• _WHAT YOU HAVE TO DO_: Return the listing below exactly. Leave its pictures out.

• _SUPPLIED MATERIAL_:
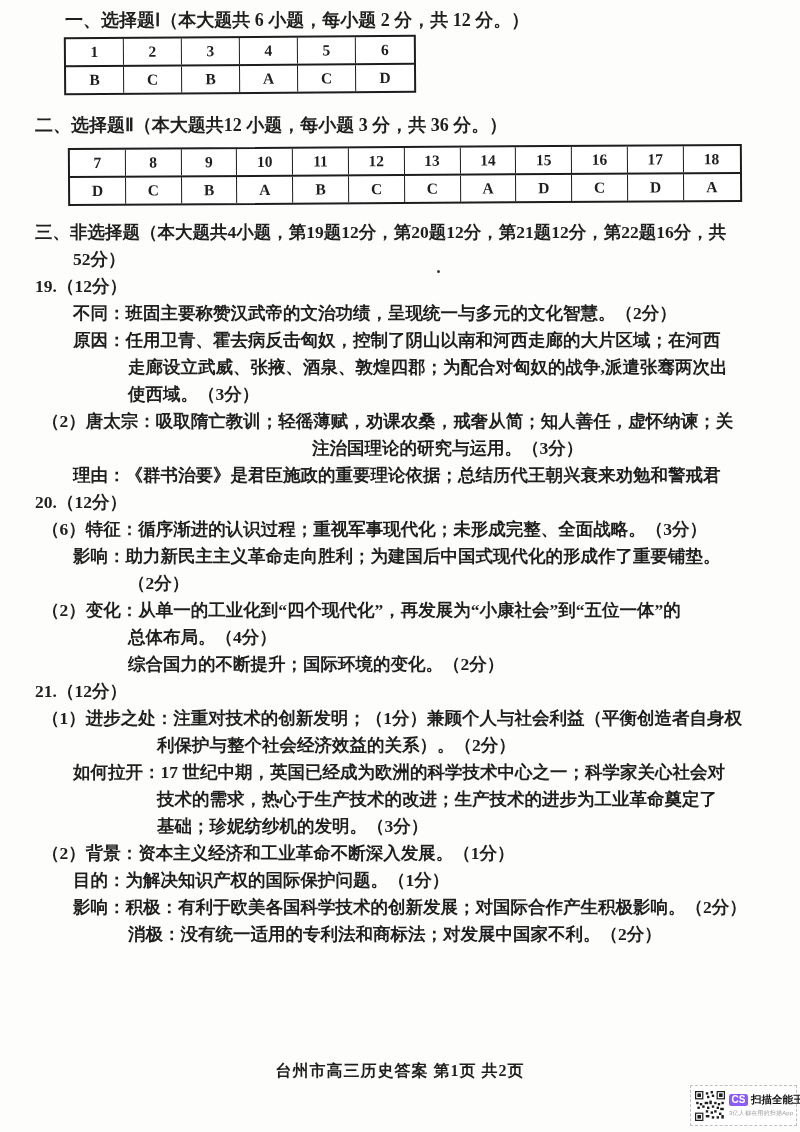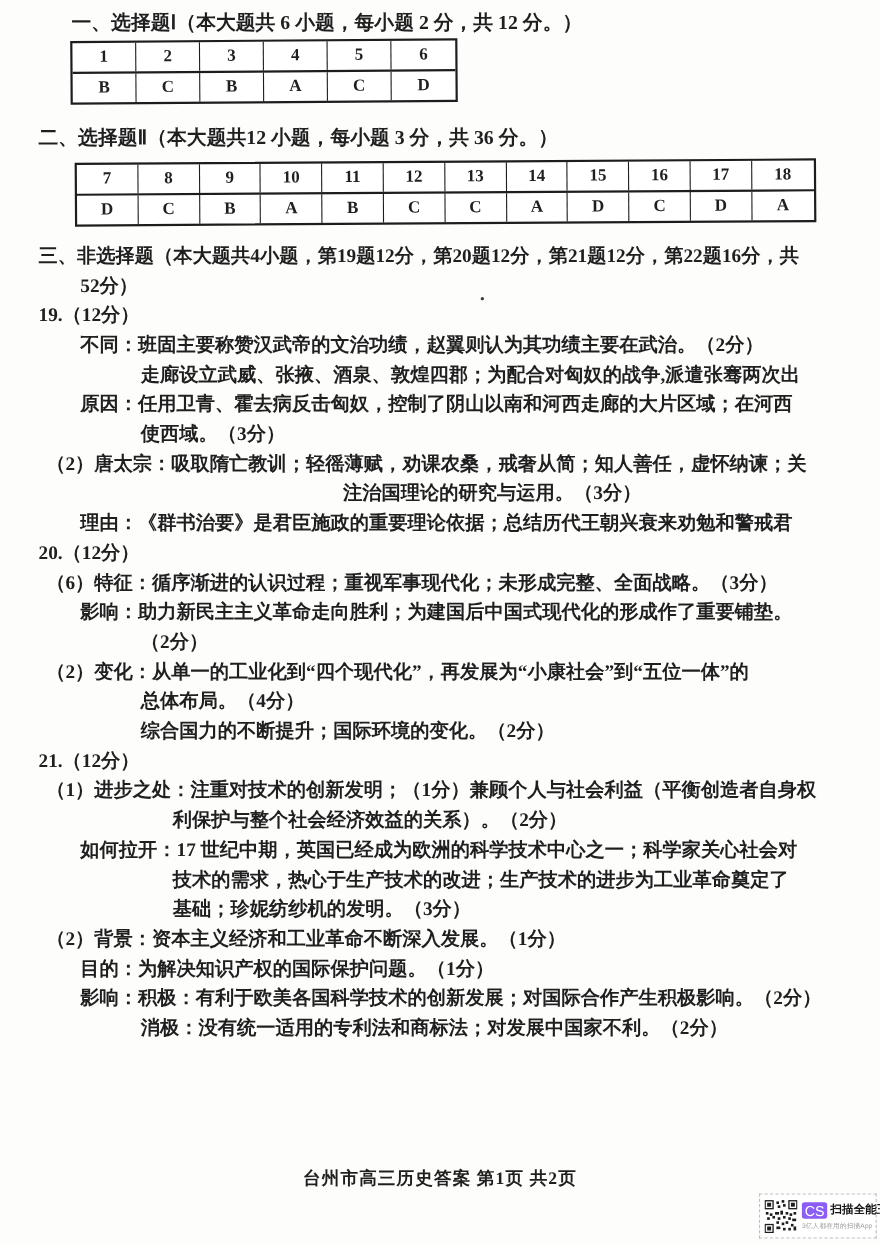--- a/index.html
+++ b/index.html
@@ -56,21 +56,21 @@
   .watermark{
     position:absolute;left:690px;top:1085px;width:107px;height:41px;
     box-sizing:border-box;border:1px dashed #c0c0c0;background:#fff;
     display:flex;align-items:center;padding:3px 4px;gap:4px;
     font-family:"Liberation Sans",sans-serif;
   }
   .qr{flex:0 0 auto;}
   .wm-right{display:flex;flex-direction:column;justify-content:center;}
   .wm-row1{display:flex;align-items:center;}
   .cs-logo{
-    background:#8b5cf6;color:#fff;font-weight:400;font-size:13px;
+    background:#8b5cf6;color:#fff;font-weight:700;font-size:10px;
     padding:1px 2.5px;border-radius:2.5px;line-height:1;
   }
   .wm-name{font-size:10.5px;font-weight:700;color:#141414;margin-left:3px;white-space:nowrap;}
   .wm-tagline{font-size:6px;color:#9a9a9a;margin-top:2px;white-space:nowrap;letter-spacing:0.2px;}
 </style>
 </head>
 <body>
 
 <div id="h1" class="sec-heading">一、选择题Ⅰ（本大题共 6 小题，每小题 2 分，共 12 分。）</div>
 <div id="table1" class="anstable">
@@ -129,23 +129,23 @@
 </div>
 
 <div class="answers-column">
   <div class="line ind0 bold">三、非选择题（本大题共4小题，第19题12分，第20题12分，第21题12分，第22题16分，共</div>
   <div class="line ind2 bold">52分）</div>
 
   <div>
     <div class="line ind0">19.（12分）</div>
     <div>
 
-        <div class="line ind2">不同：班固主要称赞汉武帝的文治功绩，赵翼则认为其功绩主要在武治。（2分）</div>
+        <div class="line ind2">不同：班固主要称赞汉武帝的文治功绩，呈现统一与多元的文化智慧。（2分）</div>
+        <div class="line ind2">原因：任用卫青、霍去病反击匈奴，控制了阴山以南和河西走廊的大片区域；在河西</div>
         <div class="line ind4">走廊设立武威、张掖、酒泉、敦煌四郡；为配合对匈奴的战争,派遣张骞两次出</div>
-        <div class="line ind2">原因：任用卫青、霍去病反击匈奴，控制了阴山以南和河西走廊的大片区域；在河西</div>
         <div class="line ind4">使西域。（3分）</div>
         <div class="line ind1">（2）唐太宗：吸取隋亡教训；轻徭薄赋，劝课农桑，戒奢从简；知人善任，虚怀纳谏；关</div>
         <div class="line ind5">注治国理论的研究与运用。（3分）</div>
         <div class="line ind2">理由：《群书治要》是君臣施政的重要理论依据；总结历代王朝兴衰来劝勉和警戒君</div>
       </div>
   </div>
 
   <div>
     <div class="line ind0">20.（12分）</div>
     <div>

• _FINAL ANSWER_:
--- a/index.html
+++ b/index.html
@@ -56,21 +56,21 @@
   .watermark{
     position:absolute;left:690px;top:1085px;width:107px;height:41px;
     box-sizing:border-box;border:1px dashed #c0c0c0;background:#fff;
     display:flex;align-items:center;padding:3px 4px;gap:4px;
     font-family:"Liberation Sans",sans-serif;
   }
   .qr{flex:0 0 auto;}
   .wm-right{display:flex;flex-direction:column;justify-content:center;}
   .wm-row1{display:flex;align-items:center;}
   .cs-logo{
-    background:#8b5cf6;color:#fff;font-weight:400;font-size:13px;
+    background:#8b5cf6;color:#fff;font-weight:700;font-size:10px;
     padding:1px 2.5px;border-radius:2.5px;line-height:1;
   }
   .wm-name{font-size:10.5px;font-weight:700;color:#141414;margin-left:3px;white-space:nowrap;}
   .wm-tagline{font-size:6px;color:#9a9a9a;margin-top:2px;white-space:nowrap;letter-spacing:0.2px;}
 </style>
 </head>
 <body>
 
 <div id="h1" class="sec-heading">一、选择题Ⅰ（本大题共 6 小题，每小题 2 分，共 12 分。）</div>
 <div id="table1" class="anstable">
@@ -129,23 +129,23 @@
 </div>
 
 <div class="answers-column">
   <div class="line ind0 bold">三、非选择题（本大题共4小题，第19题12分，第20题12分，第21题12分，第22题16分，共</div>
   <div class="line ind2 bold">52分）</div>
 
   <div>
     <div class="line ind0">19.（12分）</div>
     <div>
 
-        <div class="line ind2">不同：班固主要称赞汉武帝的文治功绩，赵翼则认为其功绩主要在武治。（2分）</div>
+        <div class="line ind2">不同：班固主要称赞汉武帝的文治功绩，呈现统一与多元的文化智慧。（2分）</div>
+        <div class="line ind2">原因：任用卫青、霍去病反击匈奴，控制了阴山以南和河西走廊的大片区域；在河西</div>
         <div class="line ind4">走廊设立武威、张掖、酒泉、敦煌四郡；为配合对匈奴的战争,派遣张骞两次出</div>
-        <div class="line ind2">原因：任用卫青、霍去病反击匈奴，控制了阴山以南和河西走廊的大片区域；在河西</div>
         <div class="line ind4">使西域。（3分）</div>
         <div class="line ind1">（2）唐太宗：吸取隋亡教训；轻徭薄赋，劝课农桑，戒奢从简；知人善任，虚怀纳谏；关</div>
         <div class="line ind5">注治国理论的研究与运用。（3分）</div>
         <div class="line ind2">理由：《群书治要》是君臣施政的重要理论依据；总结历代王朝兴衰来劝勉和警戒君</div>
       </div>
   </div>
 
   <div>
     <div class="line ind0">20.（12分）</div>
     <div>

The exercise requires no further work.